Aux termes de l’article 6 de l’accord franco-algérien du 27 décembre 1968 : « (…) Le certificat de résidence d’un an portant la mention "vie privée et familiale est délivré de plein droit : (…) 4. Au ressortissant algérien ascendant direct d’un enfant français mineur résidant en France, à la condition qu’il exerce même partiellement l’autorité parentale à l’égard de cet enfant ou qu’il subvienne effectivement à ses besoins. (…) ».
3.
L’accord-franco-algérien du 27 décembre 1968 régit d’une manière complète les conditions dans lesquelles les ressortissants algériens peuvent être admis à séjourner en France, ainsi que les règles concernant la nature des titres de séjour qui peuvent leur être délivrés. Or, il ressort des pièces du dossier que la demande de titre de séjour en qualité de « conjoint de français » présentée par M. D…, déposée sur la plateforme de l’ANEF, a été instruite et rejetée au regard des dispositions du code de l’entrée et du séjour des étrangers et du droit d’asile, dispositions inapplicables aux ressortissants algériens.
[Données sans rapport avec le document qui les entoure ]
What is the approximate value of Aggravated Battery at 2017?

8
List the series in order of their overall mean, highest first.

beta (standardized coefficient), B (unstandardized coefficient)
Par suite, en refusant de délivrer un titre de séjour à M. D… en application des dispositions du code de l’entrée et du séjour des étrangers et du droit d’asile, le préfet du Morbihan a commis une erreur de droit.
Il résulte de tout ce qui précède, sans qu’il soit besoin d’examiner sur les autres moyens soulevés, que M. D… est fondé à demander l’annulation de la décision du 1er septembre 2025 portant refus de titre de séjour, ainsi que, par voie de conséquence, les décisions du même jour du préfet du Morbihan portant obligation de quitter le territoire français dans un délai de trente jours et fixant le pays de destination.
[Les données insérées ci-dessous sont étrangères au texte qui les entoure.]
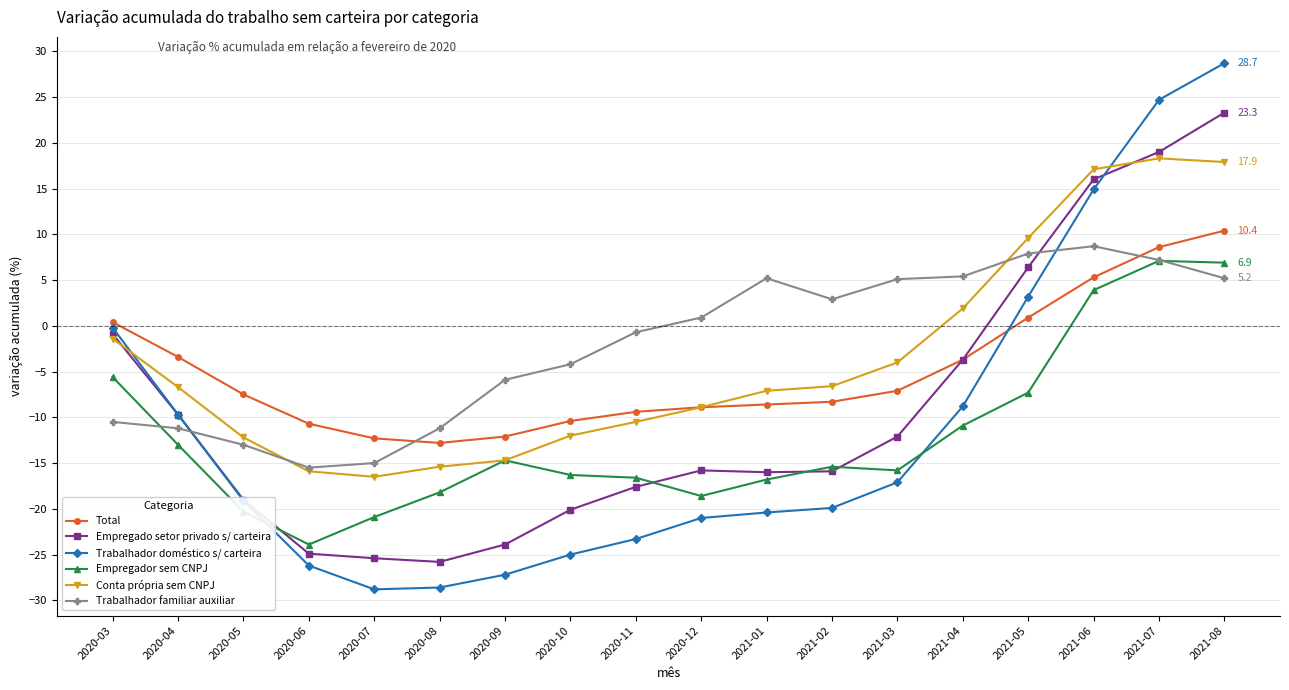

Which series has the largest range (max minus min)?

Trabalhador doméstico s/ carteira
Sur les conclusions à fin d’injonction :
Le motif d’annulation implique seulement qu’il soit enjoint au préfet du Morbihan de réexaminer la situation de M. D… dans un délai de deux mois suivant la notification de l’arrêt à intervenir.
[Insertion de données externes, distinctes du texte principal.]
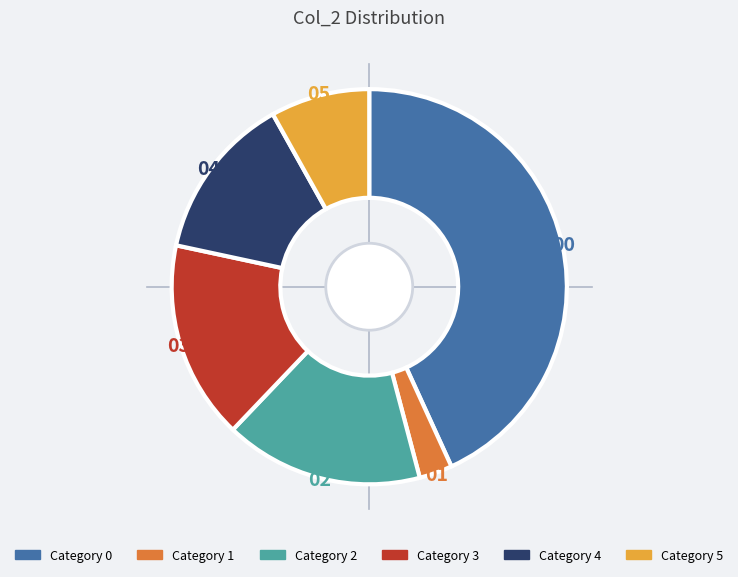

Does any single category account for the majority?

No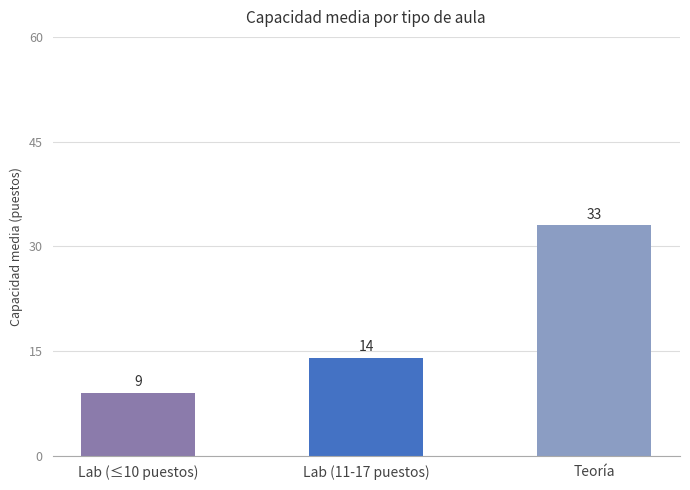

What is the smallest value displayed?

9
Sur les frais liés au litige :
Il y a lieu, dans les circonstances de l’espèce, de mettre à la charge de l’État le versement de la somme de 1 200 euros au titre de l’article L. 761-1 du code de justice administrative.
D É C I D E :
Article 1er : L’arrêté du 1er septembre 2025 par lequel le préfet du Morbihan a rejeté sa demande de titre de séjour, l’a obligé à quitter le territoire français, dans un délai de trente jours est annulé.
Article 2 : Il est enjoint au préfet du Morbihan de procéder au réexamen de la demande de M D… dans le délai de deux mois à compter de la notification du présent jugement et de délivrer à l’intéressée, dans cette attente, une autorisation provisoire de séjour l’autorisant à travailler.
Article 3 : L’Etat versera à M. D… une somme de 1 200 euros en application des dispositions de l’article L. 761-1 du code de justice administrative.
Article 4 : Le présent jugement sera notifié à M. A… D…, au préfet du Morbihan, à l’Office français de l’immigration et de l’intégration.
Délibéré après l’audience du 8 janvier 2026, à laquelle siégeaient :
M. Descombes, président,
M. Le Bonniec, premier conseiller,
Mme le Berre, première conseillère.
Rendu public par mise à disposition au greffe le 22 janvier 2026.
Le président-rapporteur,
Signé
G. Descombes
L’assesseur le plus ancien,
Signé
J. Le Bonniec
La greffière,
Signé
L. Garval
La République mande et ordonne au préfet du Morbihan en ce qui le concerne ou à tous commissaires de justice à ce requis en ce qui concerne les voies de droit commun, contre les parties privées, de pourvoir à l’exécution de la présente décision.